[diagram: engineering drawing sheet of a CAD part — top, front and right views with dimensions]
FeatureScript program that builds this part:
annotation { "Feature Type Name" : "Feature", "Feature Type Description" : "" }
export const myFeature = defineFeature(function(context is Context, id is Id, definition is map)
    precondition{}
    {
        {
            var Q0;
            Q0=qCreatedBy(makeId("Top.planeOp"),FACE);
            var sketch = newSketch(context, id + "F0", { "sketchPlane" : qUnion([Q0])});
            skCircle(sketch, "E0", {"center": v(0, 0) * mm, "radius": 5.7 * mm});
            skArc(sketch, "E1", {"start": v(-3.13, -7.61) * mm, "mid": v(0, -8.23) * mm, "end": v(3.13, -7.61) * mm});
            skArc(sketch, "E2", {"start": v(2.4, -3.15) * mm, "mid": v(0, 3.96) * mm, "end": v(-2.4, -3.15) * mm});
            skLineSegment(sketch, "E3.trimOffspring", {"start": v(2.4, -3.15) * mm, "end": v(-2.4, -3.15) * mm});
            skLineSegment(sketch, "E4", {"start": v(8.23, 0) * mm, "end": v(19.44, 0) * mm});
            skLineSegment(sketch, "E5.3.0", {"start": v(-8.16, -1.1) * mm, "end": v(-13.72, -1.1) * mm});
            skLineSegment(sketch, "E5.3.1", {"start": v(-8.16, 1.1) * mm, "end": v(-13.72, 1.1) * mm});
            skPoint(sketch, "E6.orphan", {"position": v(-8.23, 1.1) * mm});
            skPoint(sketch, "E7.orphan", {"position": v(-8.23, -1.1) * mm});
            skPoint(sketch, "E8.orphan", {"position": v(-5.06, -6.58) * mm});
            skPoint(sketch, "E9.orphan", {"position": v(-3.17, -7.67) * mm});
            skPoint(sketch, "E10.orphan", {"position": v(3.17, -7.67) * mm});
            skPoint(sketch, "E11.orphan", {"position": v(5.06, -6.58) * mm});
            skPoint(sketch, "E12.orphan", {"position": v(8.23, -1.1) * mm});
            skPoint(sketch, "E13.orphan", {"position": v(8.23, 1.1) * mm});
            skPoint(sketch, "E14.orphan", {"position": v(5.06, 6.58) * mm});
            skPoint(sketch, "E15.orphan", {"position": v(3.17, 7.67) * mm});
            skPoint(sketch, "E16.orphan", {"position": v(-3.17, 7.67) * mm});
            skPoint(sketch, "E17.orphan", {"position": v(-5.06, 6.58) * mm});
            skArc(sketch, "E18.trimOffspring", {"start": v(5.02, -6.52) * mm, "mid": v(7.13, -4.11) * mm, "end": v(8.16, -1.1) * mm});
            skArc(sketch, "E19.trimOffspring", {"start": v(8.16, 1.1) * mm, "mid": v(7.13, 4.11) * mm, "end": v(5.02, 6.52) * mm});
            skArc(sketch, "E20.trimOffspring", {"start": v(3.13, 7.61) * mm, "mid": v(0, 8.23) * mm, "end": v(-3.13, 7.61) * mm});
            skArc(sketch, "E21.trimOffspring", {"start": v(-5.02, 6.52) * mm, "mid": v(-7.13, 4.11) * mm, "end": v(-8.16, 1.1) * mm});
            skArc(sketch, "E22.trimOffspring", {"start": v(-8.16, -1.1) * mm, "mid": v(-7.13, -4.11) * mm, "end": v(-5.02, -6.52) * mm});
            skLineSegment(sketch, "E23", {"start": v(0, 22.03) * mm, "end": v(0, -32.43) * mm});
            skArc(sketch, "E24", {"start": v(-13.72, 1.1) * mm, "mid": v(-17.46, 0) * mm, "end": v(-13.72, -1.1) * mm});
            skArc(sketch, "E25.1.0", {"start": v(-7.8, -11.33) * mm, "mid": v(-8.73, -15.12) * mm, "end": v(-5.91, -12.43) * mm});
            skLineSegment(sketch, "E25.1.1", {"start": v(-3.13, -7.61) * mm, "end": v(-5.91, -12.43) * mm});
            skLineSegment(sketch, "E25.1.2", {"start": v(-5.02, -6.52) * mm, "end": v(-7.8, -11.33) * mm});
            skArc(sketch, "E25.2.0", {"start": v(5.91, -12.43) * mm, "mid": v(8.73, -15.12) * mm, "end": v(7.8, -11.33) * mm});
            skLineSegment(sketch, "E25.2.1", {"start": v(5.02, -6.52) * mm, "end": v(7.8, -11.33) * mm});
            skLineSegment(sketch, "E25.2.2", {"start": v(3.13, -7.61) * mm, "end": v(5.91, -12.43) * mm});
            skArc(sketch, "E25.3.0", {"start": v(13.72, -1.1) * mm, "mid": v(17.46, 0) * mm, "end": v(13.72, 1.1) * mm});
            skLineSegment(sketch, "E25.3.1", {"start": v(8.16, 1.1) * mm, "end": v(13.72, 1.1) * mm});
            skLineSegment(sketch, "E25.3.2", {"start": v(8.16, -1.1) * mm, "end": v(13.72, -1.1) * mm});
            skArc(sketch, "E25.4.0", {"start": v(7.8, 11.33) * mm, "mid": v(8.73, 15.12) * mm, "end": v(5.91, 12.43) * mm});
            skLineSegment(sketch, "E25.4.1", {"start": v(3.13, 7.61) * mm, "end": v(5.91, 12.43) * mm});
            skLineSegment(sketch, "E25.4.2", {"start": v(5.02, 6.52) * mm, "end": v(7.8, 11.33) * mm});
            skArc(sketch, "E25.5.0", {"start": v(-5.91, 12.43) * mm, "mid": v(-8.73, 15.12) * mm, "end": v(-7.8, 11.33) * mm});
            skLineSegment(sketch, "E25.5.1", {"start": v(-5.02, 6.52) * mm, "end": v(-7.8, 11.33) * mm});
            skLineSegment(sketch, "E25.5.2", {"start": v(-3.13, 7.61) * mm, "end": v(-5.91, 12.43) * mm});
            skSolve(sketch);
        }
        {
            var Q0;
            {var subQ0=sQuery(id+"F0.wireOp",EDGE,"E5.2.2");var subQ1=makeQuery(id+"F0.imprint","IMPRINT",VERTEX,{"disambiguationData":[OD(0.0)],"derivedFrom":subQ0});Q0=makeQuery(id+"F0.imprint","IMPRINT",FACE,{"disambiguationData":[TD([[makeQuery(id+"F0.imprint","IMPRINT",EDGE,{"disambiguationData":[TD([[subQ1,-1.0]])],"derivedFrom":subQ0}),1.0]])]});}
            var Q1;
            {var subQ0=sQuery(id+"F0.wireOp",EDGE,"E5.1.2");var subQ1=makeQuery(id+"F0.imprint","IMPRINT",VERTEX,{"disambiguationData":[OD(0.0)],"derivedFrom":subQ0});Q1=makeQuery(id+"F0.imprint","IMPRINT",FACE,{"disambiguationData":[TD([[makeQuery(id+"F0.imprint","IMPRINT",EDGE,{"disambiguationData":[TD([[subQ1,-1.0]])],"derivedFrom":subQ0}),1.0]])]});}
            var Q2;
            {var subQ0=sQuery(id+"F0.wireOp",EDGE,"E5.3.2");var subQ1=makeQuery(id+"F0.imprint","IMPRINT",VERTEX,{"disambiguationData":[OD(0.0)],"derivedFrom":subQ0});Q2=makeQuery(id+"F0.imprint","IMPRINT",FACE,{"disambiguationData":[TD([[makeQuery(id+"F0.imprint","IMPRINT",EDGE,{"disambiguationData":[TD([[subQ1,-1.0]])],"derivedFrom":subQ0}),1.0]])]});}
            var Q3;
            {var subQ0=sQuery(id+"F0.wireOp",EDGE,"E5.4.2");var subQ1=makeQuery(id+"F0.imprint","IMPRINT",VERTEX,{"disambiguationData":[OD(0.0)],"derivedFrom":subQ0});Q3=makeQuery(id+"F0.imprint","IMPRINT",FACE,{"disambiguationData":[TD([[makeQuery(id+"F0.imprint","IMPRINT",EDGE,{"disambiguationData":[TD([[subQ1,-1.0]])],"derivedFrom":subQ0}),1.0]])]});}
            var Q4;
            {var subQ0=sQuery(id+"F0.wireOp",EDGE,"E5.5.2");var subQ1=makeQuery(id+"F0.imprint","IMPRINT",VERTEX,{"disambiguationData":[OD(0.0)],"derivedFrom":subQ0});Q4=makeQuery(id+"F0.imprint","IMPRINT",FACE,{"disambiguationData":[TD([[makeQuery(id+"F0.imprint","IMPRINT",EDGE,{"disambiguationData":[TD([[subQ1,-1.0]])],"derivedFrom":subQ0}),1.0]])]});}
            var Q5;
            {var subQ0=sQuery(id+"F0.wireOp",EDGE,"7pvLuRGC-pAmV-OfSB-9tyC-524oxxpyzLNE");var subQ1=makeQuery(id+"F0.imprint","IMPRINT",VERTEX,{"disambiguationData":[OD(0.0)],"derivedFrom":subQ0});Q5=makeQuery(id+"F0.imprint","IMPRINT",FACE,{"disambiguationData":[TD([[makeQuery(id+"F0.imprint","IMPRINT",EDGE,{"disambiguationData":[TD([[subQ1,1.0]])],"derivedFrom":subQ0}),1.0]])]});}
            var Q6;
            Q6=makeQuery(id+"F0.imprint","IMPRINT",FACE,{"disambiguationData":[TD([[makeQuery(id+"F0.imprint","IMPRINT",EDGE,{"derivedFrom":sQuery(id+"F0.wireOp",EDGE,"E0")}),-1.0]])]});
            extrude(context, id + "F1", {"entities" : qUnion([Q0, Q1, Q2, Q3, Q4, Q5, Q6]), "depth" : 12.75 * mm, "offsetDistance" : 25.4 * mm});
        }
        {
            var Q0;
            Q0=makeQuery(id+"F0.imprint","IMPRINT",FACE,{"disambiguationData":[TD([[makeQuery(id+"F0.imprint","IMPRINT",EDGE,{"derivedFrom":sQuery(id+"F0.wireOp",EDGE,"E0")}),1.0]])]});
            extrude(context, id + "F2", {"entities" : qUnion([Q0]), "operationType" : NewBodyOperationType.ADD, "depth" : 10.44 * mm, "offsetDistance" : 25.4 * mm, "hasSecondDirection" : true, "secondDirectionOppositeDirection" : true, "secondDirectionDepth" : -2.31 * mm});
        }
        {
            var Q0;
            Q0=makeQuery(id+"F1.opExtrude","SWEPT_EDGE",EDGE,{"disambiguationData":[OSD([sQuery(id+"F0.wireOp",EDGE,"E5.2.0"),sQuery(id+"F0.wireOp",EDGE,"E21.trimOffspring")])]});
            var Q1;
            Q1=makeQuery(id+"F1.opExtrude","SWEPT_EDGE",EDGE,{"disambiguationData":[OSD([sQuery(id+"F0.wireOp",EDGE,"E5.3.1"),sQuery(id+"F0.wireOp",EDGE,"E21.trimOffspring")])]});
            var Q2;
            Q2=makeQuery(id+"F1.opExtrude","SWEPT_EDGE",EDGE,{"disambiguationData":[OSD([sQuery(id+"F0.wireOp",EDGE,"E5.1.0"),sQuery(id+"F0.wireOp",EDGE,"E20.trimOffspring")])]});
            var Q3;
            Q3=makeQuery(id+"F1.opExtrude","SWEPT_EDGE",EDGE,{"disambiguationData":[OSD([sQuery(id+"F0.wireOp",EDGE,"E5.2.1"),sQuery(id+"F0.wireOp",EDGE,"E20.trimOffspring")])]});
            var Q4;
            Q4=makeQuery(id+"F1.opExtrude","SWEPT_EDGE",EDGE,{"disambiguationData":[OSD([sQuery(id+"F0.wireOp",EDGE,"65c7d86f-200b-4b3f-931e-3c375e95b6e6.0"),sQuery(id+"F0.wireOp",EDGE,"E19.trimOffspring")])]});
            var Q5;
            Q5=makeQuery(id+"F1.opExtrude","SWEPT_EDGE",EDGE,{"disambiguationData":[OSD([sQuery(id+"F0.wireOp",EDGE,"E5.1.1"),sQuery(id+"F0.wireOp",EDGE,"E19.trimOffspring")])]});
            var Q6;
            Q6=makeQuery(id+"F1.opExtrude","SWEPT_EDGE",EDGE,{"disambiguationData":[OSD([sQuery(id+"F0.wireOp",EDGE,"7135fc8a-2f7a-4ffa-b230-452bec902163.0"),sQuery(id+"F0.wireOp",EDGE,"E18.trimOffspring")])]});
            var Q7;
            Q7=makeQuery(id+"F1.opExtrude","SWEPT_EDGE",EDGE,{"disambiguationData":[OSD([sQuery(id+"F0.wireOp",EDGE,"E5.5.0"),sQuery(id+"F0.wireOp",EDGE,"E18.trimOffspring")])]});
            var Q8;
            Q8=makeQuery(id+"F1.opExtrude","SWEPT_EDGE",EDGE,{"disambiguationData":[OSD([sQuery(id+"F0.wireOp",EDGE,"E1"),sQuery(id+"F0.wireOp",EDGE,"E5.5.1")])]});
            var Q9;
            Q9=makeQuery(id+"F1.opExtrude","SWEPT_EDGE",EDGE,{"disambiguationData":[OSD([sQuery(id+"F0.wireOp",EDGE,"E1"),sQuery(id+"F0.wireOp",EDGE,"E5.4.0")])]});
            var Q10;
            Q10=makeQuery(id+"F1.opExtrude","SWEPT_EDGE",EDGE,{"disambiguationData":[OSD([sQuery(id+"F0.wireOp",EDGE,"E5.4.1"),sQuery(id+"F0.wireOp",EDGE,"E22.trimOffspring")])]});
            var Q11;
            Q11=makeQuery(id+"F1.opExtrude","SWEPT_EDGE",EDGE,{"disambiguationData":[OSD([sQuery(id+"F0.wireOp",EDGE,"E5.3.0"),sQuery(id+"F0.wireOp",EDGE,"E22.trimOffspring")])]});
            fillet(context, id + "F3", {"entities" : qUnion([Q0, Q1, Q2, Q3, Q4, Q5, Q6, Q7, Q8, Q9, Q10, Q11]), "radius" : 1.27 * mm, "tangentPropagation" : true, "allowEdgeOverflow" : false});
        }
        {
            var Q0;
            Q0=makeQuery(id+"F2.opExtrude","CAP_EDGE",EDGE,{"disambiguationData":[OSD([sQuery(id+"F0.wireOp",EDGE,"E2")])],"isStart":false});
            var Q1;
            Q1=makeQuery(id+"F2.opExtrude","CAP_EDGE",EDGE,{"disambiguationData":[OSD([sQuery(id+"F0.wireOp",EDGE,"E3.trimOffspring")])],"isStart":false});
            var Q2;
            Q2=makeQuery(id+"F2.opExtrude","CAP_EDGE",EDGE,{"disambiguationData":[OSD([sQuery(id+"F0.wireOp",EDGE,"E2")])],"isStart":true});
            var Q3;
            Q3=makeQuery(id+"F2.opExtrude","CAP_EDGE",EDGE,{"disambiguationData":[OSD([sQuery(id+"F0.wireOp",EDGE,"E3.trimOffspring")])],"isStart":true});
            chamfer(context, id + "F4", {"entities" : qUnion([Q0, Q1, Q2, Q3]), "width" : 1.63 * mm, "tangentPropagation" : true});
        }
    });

----------

EXERCISE PROMPT:
Which lines of the listing above contain the string "qUnion", with case matching exactly? Copy out each of those lines.

ANSWER TO THIS EXERCISE:
            var sketch = newSketch(context, id + "F0", { "sketchPlane" : qUnion([Q0])});
            extrude(context, id + "F1", {"entities" : qUnion([Q0, Q1, Q2, Q3, Q4, Q5, Q6]), "depth" : 12.75 * mm, "offsetDistance" : 25.4 * mm});
            extrude(context, id + "F2", {"entities" : qUnion([Q0]), "operationType" : NewBodyOperationType.ADD, "depth" : 10.44 * mm, "offsetDistance" : 25.4 * mm, "hasSecondDirection" : true, "secondDirectionOppositeDirection" : true, "secondDirectionDepth" : -2.31 * mm});
            fillet(context, id + "F3", {"entities" : qUnion([Q0, Q1, Q2, Q3, Q4, Q5, Q6, Q7, Q8, Q9, Q10, Q11]), "radius" : 1.27 * mm, "tangentPropagation" : true, "allowEdgeOverflow" : false});
            chamfer(context, id + "F4", {"entities" : qUnion([Q0, Q1, Q2, Q3]), "width" : 1.63 * mm, "tangentPropagation" : true});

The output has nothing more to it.